Top of ENTRIES SHOWN

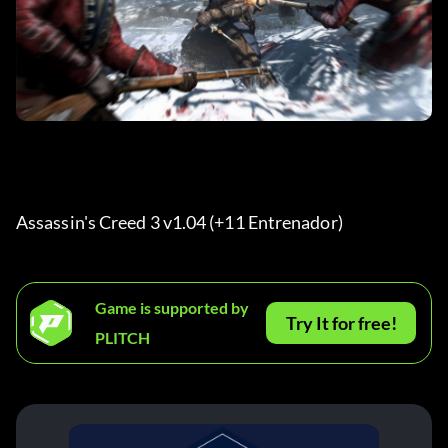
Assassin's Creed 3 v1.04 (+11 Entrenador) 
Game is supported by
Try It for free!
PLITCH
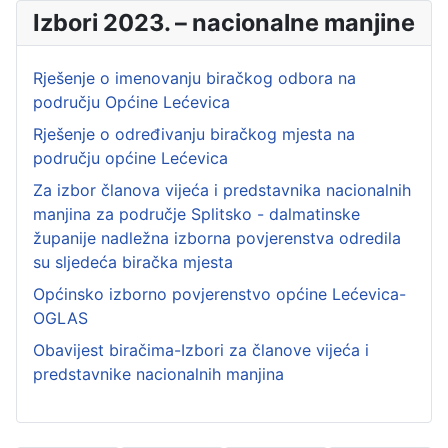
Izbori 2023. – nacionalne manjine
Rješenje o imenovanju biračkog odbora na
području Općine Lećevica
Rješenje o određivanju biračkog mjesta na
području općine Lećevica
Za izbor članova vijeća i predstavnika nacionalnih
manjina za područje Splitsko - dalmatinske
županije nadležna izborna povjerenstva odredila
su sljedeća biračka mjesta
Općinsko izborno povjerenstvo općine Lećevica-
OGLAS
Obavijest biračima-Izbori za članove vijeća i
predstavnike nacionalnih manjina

Bottom of ENTRIES SHOWN
Top of ENTRIES SHOWN

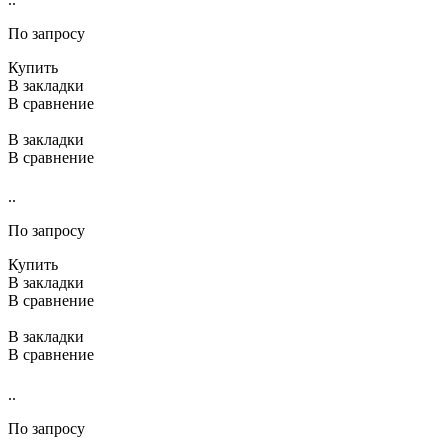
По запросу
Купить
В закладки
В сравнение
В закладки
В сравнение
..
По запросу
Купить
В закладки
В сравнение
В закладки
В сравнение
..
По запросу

Bottom of ENTRIES SHOWN
Top of ENTRIES SHOWN

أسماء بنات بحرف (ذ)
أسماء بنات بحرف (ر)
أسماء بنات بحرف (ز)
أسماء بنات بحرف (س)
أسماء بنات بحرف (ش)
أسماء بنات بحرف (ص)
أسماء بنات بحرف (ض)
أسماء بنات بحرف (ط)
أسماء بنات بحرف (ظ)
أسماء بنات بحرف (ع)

Bottom of ENTRIES SHOWN

EXERCISE AIM =>
Given the listing above, retype only the span of lines from the line with "Assassin's Creed 3 v1.04 (+11 Entrenador)" up to and including the line with "predstavnike nacionalnih manjina", exactly as it stands and without pictures.

SOLVED PROBLEM =>
Assassin's Creed 3 v1.04 (+11 Entrenador) 
Game is supported by
Try It for free!
PLITCH
Izbori 2023. – nacionalne manjine
Rješenje o imenovanju biračkog odbora na
području Općine Lećevica
Rješenje o određivanju biračkog mjesta na
području općine Lećevica
Za izbor članova vijeća i predstavnika nacionalnih
manjina za područje Splitsko - dalmatinske
županije nadležna izborna povjerenstva odredila
su sljedeća biračka mjesta
Općinsko izborno povjerenstvo općine Lećevica-
OGLAS
Obavijest biračima-Izbori za članove vijeća i
predstavnike nacionalnih manjina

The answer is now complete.